Dia mengungkapkan, UU ini dibutuhkan untuk meningkatkan kontribusi FDI terhadap pertumbuhan ekonomi dalam negeri.
Selama beberapa tahun terakhir, kontribusi FDI terhadap PDB di dalam negeri baru sebesar 1,5%-2%, jauh berbeda dengan contoh di Vietnam yang sudah berkontribusi 6%-7% per tahun.
“Kita melihatnya Indonesia mau masuk ke Asia’s manufacturing hub. Kita tahu Asia’s manufacturing hub ini dipegang oleh China, mereka buka ekonominya tahun 2005 dan ke depannya, tapi satu dekade terakhir atau lima tahun terakhir itu banyak sekali negara-negara yang mau menjadi part of the Asia manufacturing hub seperti contohnya Vietnam dan Thailand, dan juga India,” jelas dia.
Kabar baik pun mulai masuk ke dalam negeri dengan adanya Omnibus Law tersebut, seperti rencana Tesla untuk membuat pabrik baterai di dalam negeri, sama halnya dengan LG Chem yang juga merencanakan hal yang sama.
Dengan demikian, Henry menilai UU ini diharapkan benar-benar bisa membuka lapangan kerja di dalam negeri dan berdampak pada PDB Indonesia.
Namun demikian, saat ini efek Omnibus Law ini masih belum cukup tercermin dari pergerakan pasar saham.
Lantaran investor asing masih menunggu implementasi langsung UU ini, ditambah dengan tingginya gelombang resistensi dari beberapa kelompok dinilai akan menimbulkan ketakutan calon investor untuk untuk menanamkan modalnya.
“Padahal kalau kita mengerti dengan omnibus law secara detail harapannya adalah kita bisa sadar bahwa ini sebenarnya win-win buat Indonesia. Dengan harapan dengan adanya Omnibus Law ini FDI bisa masuk, cipta kerja juga bisa lebih besar dan harapannya adalah protes-protes atau demonstration bisa lebih cepat selesainya,” pungkasnya.

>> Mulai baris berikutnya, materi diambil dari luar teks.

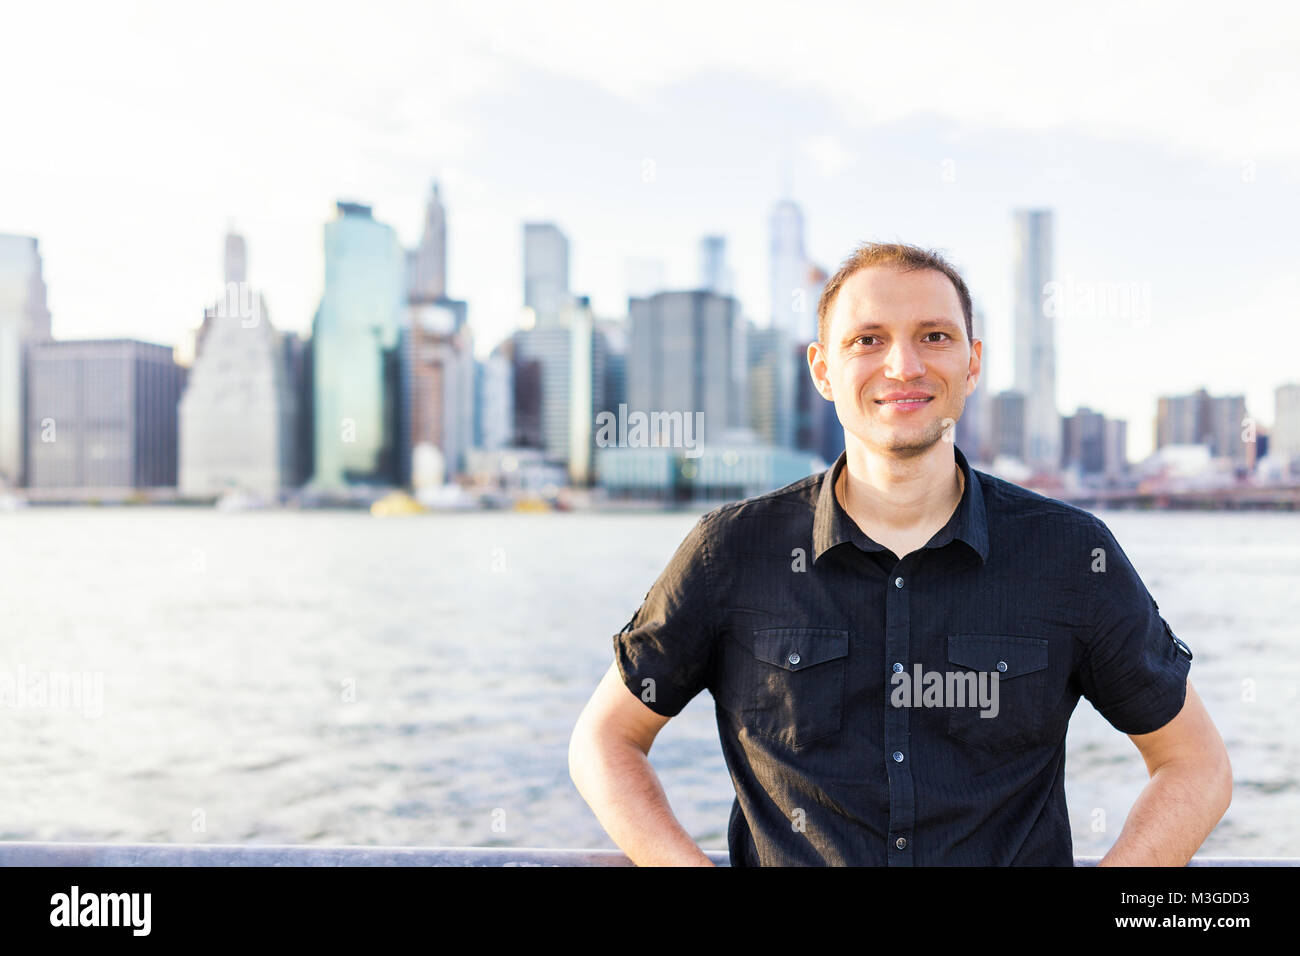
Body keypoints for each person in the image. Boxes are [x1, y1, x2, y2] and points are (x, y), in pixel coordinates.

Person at [568, 242, 1231, 866]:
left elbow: (1195, 764)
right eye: (868, 340)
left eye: (934, 337)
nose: (904, 366)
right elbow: (605, 741)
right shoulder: (732, 552)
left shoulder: (1069, 555)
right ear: (823, 370)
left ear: (972, 363)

Selain itu, investor masih menunggu aturan turunan pemerintah yang akan menjelaskan lebih detail mengenai UU tersebut.
Omnibus Law adalah Undang-Undang (UU) yang disusun guna menyasar satu isu besar yang bisa mengubah beberapa UU sekaligus sehingga menjadi lebih sederhana.

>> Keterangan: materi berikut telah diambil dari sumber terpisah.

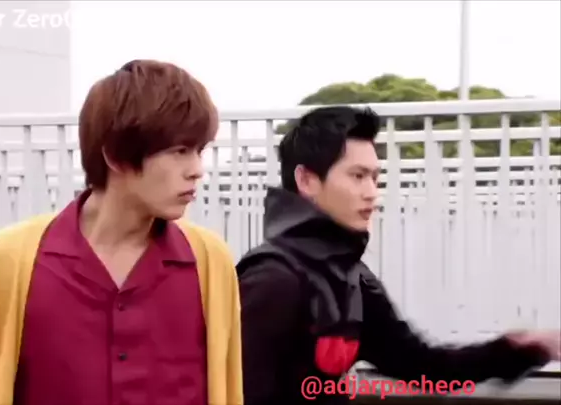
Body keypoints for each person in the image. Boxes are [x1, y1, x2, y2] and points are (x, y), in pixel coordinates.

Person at [236, 105, 561, 404]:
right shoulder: (273, 279)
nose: (371, 193)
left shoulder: (352, 278)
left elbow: (423, 365)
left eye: (375, 178)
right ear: (307, 180)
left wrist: (520, 350)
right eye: (357, 176)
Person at [0, 59, 243, 405]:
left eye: (199, 151)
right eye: (180, 151)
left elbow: (229, 390)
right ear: (115, 155)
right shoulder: (7, 260)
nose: (197, 170)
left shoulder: (209, 260)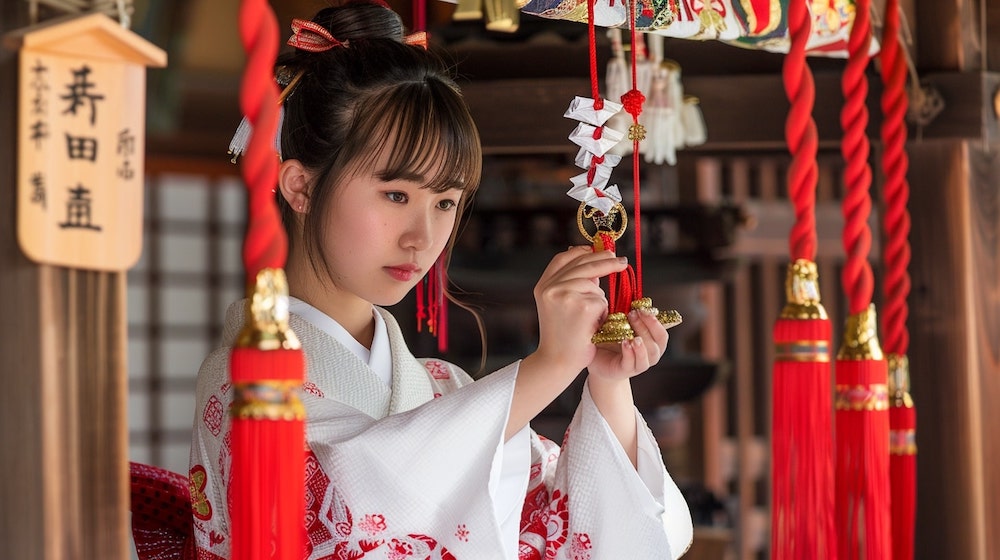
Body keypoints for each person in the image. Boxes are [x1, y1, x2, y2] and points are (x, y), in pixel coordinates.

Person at [189, 2, 693, 559]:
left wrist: (604, 381)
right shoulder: (247, 385)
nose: (422, 237)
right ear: (300, 186)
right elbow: (347, 516)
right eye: (396, 195)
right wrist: (549, 366)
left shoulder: (444, 389)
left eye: (446, 201)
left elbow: (602, 538)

Ada tiga hal yang disasar dalam Omnibus yakni UU perpajakan, cipta lapangan kerja, dan pemberdayaan UMKM. Adapun RUU Omnibus Law khusus Cipta Kerja sudah disahkan DPR menjadi UU Ciptaker pada 5 Oktober lalu tapi menuai gelombang protes buruh dan mahasiswa.
Sebelumnya Henry memprediksi jika UU baru ini isinya sesuai dengan ekspektasi pasar, artinya diterima oleh pasar dan pelaku usaha, kondisi pasar keuangan dan pasar modal diprediksi akan bagus.
Sebaliknya, jika kontennya tak sesuai ekspektasi, ada kemungkinan pasar akan ‘goyang’.
“Market akan cermati kontennya apa, kalau diketok jadi law, kalau konten ga bagus maka market sideways, ga gerak, tapi diketok dan kontennya bagus saya rasa akan menjadi katalis positif bagi market. IHSG bisa ke level 5.000-6.000 dalam 6-12 bulan ke depan jika Omnibus Law positif,” katanya.